▶ Job: Please rewrite the entries below, swapping "beneficiario" for "destinatario" wherever it occurs and changing nothing else. Leave the pictures out of your answer.

▶ Given data:

⁂

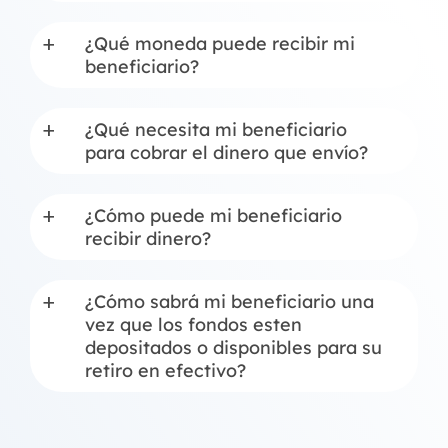
¿Qué moneda puede recibir mi
a
beneficiario?
¿Qué necesita mi beneficiario
a
para cobrar el dinero que envío?
¿Cómo puede mi beneficiario
a
recibir dinero?
¿Cómo sabrá mi beneficiario una
a
vez que los fondos esten
depositados o disponibles para su
retiro en efectivo?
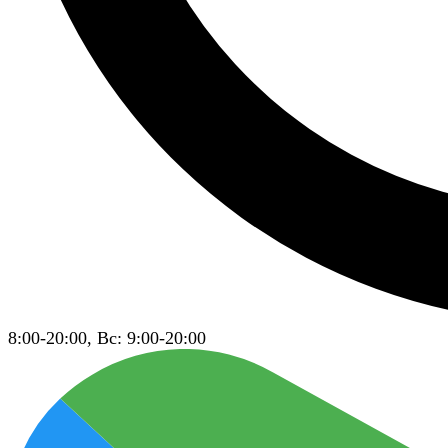
8:00-20:00, Вс: 9:00-20:00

⁂

▶ Exercise answer:
¿Qué moneda puede recibir mi
a
destinatario?
¿Qué necesita mi destinatario
a
para cobrar el dinero que envío?
¿Cómo puede mi destinatario
a
recibir dinero?
¿Cómo sabrá mi destinatario una
a
vez que los fondos esten
depositados o disponibles para su
retiro en efectivo?
8:00-20:00, Вс: 9:00-20:00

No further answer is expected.